- _PROBLEM TO WORK ON_
Copy all of the data below line for line, without changing anything.

- _GIVEN INFORMATION_

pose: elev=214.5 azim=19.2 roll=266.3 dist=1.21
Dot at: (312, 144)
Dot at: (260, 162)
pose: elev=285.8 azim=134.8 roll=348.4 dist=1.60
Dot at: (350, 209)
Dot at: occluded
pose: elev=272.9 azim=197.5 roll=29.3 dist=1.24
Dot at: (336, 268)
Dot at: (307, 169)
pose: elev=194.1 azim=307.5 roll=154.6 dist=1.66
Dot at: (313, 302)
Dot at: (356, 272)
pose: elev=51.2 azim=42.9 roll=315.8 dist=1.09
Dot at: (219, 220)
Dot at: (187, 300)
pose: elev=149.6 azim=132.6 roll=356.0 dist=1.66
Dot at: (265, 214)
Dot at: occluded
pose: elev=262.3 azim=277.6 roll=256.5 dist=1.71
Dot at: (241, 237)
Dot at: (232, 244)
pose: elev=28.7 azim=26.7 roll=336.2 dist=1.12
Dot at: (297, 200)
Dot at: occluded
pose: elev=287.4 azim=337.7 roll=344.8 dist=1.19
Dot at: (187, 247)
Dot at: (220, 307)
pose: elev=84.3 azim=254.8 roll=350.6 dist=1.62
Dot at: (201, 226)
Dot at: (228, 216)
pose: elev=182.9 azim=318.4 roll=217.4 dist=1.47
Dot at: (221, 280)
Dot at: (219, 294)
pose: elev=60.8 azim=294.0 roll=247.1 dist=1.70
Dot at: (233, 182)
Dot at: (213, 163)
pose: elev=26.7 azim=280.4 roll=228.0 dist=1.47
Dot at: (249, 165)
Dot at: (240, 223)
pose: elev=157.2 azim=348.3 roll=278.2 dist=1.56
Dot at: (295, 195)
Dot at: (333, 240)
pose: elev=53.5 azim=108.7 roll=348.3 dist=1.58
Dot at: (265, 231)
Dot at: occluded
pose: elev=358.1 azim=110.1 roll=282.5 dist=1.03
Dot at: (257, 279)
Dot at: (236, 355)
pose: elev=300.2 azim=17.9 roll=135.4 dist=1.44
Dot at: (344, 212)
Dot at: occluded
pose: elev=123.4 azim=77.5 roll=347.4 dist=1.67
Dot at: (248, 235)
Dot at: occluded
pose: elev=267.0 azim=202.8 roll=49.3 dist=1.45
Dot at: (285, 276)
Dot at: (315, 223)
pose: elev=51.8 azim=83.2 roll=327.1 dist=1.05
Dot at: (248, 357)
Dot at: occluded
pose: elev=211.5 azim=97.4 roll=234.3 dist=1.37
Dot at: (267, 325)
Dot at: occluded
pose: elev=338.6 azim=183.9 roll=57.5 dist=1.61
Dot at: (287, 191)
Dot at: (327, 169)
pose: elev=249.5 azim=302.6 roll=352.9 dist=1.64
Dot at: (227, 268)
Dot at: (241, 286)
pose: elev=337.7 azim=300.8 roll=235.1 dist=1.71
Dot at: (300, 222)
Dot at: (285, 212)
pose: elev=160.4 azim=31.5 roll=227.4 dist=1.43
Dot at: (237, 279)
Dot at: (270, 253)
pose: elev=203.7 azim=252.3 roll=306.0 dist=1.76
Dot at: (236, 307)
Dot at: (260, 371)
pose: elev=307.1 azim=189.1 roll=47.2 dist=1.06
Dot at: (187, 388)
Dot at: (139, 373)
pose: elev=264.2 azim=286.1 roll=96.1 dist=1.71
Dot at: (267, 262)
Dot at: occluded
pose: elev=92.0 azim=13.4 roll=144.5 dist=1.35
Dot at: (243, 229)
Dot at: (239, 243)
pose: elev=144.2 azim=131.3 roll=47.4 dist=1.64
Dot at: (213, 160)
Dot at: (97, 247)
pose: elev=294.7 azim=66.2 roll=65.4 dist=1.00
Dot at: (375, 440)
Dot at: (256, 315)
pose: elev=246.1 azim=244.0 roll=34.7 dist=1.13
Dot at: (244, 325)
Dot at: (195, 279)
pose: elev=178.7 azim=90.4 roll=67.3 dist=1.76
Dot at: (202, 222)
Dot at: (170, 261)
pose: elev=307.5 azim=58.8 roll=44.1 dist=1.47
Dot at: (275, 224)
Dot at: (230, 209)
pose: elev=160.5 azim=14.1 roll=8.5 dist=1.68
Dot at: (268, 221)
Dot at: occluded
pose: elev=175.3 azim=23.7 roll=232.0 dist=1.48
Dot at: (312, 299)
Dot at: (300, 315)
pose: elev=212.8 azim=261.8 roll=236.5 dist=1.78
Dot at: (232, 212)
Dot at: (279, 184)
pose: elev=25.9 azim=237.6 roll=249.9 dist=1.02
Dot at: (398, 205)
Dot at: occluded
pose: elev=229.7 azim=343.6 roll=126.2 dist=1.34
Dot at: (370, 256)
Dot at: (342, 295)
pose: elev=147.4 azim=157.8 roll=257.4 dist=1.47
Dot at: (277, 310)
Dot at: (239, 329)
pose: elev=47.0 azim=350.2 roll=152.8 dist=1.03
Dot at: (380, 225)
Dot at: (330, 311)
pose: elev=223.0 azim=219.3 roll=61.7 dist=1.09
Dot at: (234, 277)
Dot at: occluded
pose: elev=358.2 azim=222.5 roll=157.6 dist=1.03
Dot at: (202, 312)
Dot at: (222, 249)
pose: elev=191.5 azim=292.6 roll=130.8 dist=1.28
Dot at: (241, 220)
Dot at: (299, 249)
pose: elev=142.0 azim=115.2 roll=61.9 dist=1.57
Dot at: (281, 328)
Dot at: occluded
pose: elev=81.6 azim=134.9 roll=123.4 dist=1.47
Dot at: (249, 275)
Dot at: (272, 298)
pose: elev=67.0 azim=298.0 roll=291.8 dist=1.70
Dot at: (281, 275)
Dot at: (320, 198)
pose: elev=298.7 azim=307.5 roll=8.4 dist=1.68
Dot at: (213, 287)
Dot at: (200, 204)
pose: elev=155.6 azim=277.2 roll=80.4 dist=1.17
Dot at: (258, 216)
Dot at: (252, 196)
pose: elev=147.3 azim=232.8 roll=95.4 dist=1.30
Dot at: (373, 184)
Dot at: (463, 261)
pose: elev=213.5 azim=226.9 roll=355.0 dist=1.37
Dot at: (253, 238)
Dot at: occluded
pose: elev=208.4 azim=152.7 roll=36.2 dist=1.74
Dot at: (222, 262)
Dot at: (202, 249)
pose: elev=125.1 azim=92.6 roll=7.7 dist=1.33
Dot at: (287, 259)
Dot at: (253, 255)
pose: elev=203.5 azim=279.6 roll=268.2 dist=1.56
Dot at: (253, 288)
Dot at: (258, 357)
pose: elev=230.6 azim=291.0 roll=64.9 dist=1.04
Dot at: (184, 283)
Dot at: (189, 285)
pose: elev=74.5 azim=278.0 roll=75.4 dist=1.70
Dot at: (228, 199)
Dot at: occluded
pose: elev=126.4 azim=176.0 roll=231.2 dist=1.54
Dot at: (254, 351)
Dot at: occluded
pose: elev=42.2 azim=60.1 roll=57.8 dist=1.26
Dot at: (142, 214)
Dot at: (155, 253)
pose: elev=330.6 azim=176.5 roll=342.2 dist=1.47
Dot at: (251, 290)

- _ANSWER FOR THE TASK_
pose: elev=214.5 azim=19.2 roll=266.3 dist=1.21
Dot at: (312, 144)
Dot at: (260, 162)
pose: elev=285.8 azim=134.8 roll=348.4 dist=1.60
Dot at: (350, 209)
Dot at: occluded
pose: elev=272.9 azim=197.5 roll=29.3 dist=1.24
Dot at: (336, 268)
Dot at: (307, 169)
pose: elev=194.1 azim=307.5 roll=154.6 dist=1.66
Dot at: (313, 302)
Dot at: (356, 272)
pose: elev=51.2 azim=42.9 roll=315.8 dist=1.09
Dot at: (219, 220)
Dot at: (187, 300)
pose: elev=149.6 azim=132.6 roll=356.0 dist=1.66
Dot at: (265, 214)
Dot at: occluded
pose: elev=262.3 azim=277.6 roll=256.5 dist=1.71
Dot at: (241, 237)
Dot at: (232, 244)
pose: elev=28.7 azim=26.7 roll=336.2 dist=1.12
Dot at: (297, 200)
Dot at: occluded
pose: elev=287.4 azim=337.7 roll=344.8 dist=1.19
Dot at: (187, 247)
Dot at: (220, 307)
pose: elev=84.3 azim=254.8 roll=350.6 dist=1.62
Dot at: (201, 226)
Dot at: (228, 216)
pose: elev=182.9 azim=318.4 roll=217.4 dist=1.47
Dot at: (221, 280)
Dot at: (219, 294)
pose: elev=60.8 azim=294.0 roll=247.1 dist=1.70
Dot at: (233, 182)
Dot at: (213, 163)
pose: elev=26.7 azim=280.4 roll=228.0 dist=1.47
Dot at: (249, 165)
Dot at: (240, 223)
pose: elev=157.2 azim=348.3 roll=278.2 dist=1.56
Dot at: (295, 195)
Dot at: (333, 240)
pose: elev=53.5 azim=108.7 roll=348.3 dist=1.58
Dot at: (265, 231)
Dot at: occluded
pose: elev=358.1 azim=110.1 roll=282.5 dist=1.03
Dot at: (257, 279)
Dot at: (236, 355)
pose: elev=300.2 azim=17.9 roll=135.4 dist=1.44
Dot at: (344, 212)
Dot at: occluded
pose: elev=123.4 azim=77.5 roll=347.4 dist=1.67
Dot at: (248, 235)
Dot at: occluded
pose: elev=267.0 azim=202.8 roll=49.3 dist=1.45
Dot at: (285, 276)
Dot at: (315, 223)
pose: elev=51.8 azim=83.2 roll=327.1 dist=1.05
Dot at: (248, 357)
Dot at: occluded
pose: elev=211.5 azim=97.4 roll=234.3 dist=1.37
Dot at: (267, 325)
Dot at: occluded
pose: elev=338.6 azim=183.9 roll=57.5 dist=1.61
Dot at: (287, 191)
Dot at: (327, 169)
pose: elev=249.5 azim=302.6 roll=352.9 dist=1.64
Dot at: (227, 268)
Dot at: (241, 286)
pose: elev=337.7 azim=300.8 roll=235.1 dist=1.71
Dot at: (300, 222)
Dot at: (285, 212)
pose: elev=160.4 azim=31.5 roll=227.4 dist=1.43
Dot at: (237, 279)
Dot at: (270, 253)
pose: elev=203.7 azim=252.3 roll=306.0 dist=1.76
Dot at: (236, 307)
Dot at: (260, 371)
pose: elev=307.1 azim=189.1 roll=47.2 dist=1.06
Dot at: (187, 388)
Dot at: (139, 373)
pose: elev=264.2 azim=286.1 roll=96.1 dist=1.71
Dot at: (267, 262)
Dot at: occluded
pose: elev=92.0 azim=13.4 roll=144.5 dist=1.35
Dot at: (243, 229)
Dot at: (239, 243)
pose: elev=144.2 azim=131.3 roll=47.4 dist=1.64
Dot at: (213, 160)
Dot at: (97, 247)
pose: elev=294.7 azim=66.2 roll=65.4 dist=1.00
Dot at: (375, 440)
Dot at: (256, 315)
pose: elev=246.1 azim=244.0 roll=34.7 dist=1.13
Dot at: (244, 325)
Dot at: (195, 279)
pose: elev=178.7 azim=90.4 roll=67.3 dist=1.76
Dot at: (202, 222)
Dot at: (170, 261)
pose: elev=307.5 azim=58.8 roll=44.1 dist=1.47
Dot at: (275, 224)
Dot at: (230, 209)
pose: elev=160.5 azim=14.1 roll=8.5 dist=1.68
Dot at: (268, 221)
Dot at: occluded
pose: elev=175.3 azim=23.7 roll=232.0 dist=1.48
Dot at: (312, 299)
Dot at: (300, 315)
pose: elev=212.8 azim=261.8 roll=236.5 dist=1.78
Dot at: (232, 212)
Dot at: (279, 184)
pose: elev=25.9 azim=237.6 roll=249.9 dist=1.02
Dot at: (398, 205)
Dot at: occluded
pose: elev=229.7 azim=343.6 roll=126.2 dist=1.34
Dot at: (370, 256)
Dot at: (342, 295)
pose: elev=147.4 azim=157.8 roll=257.4 dist=1.47
Dot at: (277, 310)
Dot at: (239, 329)
pose: elev=47.0 azim=350.2 roll=152.8 dist=1.03
Dot at: (380, 225)
Dot at: (330, 311)
pose: elev=223.0 azim=219.3 roll=61.7 dist=1.09
Dot at: (234, 277)
Dot at: occluded
pose: elev=358.2 azim=222.5 roll=157.6 dist=1.03
Dot at: (202, 312)
Dot at: (222, 249)
pose: elev=191.5 azim=292.6 roll=130.8 dist=1.28
Dot at: (241, 220)
Dot at: (299, 249)
pose: elev=142.0 azim=115.2 roll=61.9 dist=1.57
Dot at: (281, 328)
Dot at: occluded
pose: elev=81.6 azim=134.9 roll=123.4 dist=1.47
Dot at: (249, 275)
Dot at: (272, 298)
pose: elev=67.0 azim=298.0 roll=291.8 dist=1.70
Dot at: (281, 275)
Dot at: (320, 198)
pose: elev=298.7 azim=307.5 roll=8.4 dist=1.68
Dot at: (213, 287)
Dot at: (200, 204)
pose: elev=155.6 azim=277.2 roll=80.4 dist=1.17
Dot at: (258, 216)
Dot at: (252, 196)
pose: elev=147.3 azim=232.8 roll=95.4 dist=1.30
Dot at: (373, 184)
Dot at: (463, 261)
pose: elev=213.5 azim=226.9 roll=355.0 dist=1.37
Dot at: (253, 238)
Dot at: occluded
pose: elev=208.4 azim=152.7 roll=36.2 dist=1.74
Dot at: (222, 262)
Dot at: (202, 249)
pose: elev=125.1 azim=92.6 roll=7.7 dist=1.33
Dot at: (287, 259)
Dot at: (253, 255)
pose: elev=203.5 azim=279.6 roll=268.2 dist=1.56
Dot at: (253, 288)
Dot at: (258, 357)
pose: elev=230.6 azim=291.0 roll=64.9 dist=1.04
Dot at: (184, 283)
Dot at: (189, 285)
pose: elev=74.5 azim=278.0 roll=75.4 dist=1.70
Dot at: (228, 199)
Dot at: occluded
pose: elev=126.4 azim=176.0 roll=231.2 dist=1.54
Dot at: (254, 351)
Dot at: occluded
pose: elev=42.2 azim=60.1 roll=57.8 dist=1.26
Dot at: (142, 214)
Dot at: (155, 253)
pose: elev=330.6 azim=176.5 roll=342.2 dist=1.47
Dot at: (251, 290)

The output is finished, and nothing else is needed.